On retrouve ici le même rythme d'investissement en France mais avec une stratégie axée sur l'optimisation.
Selon une réponse au quotidien Capital, le groupe n'a pas besoin de se séparer des actifs pour poursuivre sa stratégie en France, qui repose sur l'optimisation et la croissance.
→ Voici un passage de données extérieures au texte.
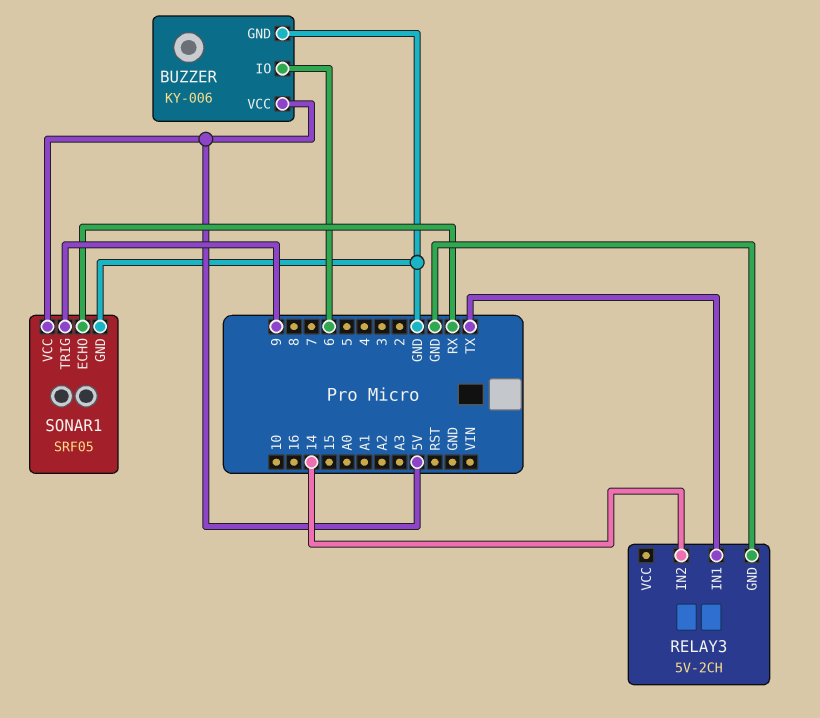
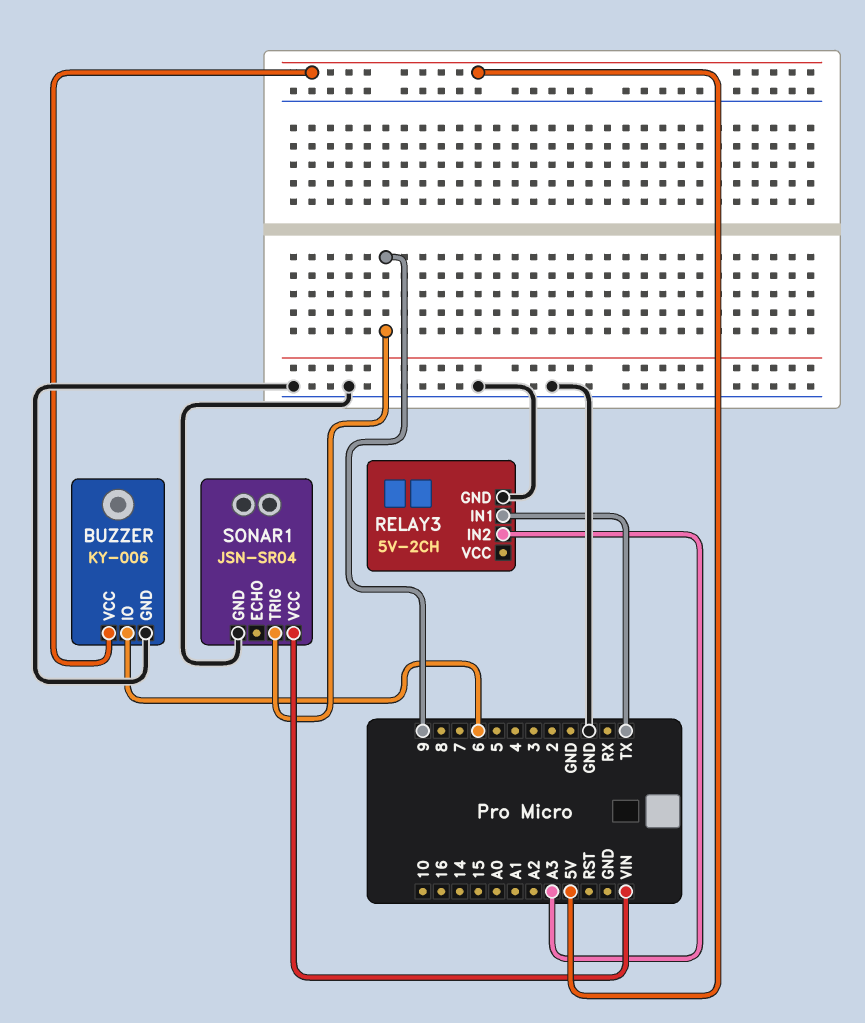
RELAY3 pin IN2: 14 -> A3
SONAR1: SRF05 -> JSN-SR04
SONAR1 pin ECHO: RX -> none
SONAR1 pin VCC: 5V -> VIN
Malgré les pertes récurrentes depuis cinq ans, Aldi assure investir massivement dans son assortiment ainsi que dans la modernisation de ses magasins et de son réseau de logistique.
La situation est tendue en revanche pour Leader Price, acquis par Aldi en 2020. Le groupe allemand n'a pas réussi à prendre des parts importantes sur le marché, notamment en raison de la différence radicale entre les deux concepts (Aldi et Leader Price) qui a éloigné certains clients attachés à l'offre large du rival.
Si Aldi considérait pourtant un scénario de cession de sa filiale française à la Deutsche Bank, il n'en est rien. Selon le spécialiste Olivier Dauvers, les groupes intéressés pour acquérir ces magasins seraient Lidl, Action et Carrefour, qui serait fortement attiré par les emplacements urbains d'Aldi.
On retrouve ici le même rythme d'investissement en France mais avec une stratégie axée sur l'optimisation.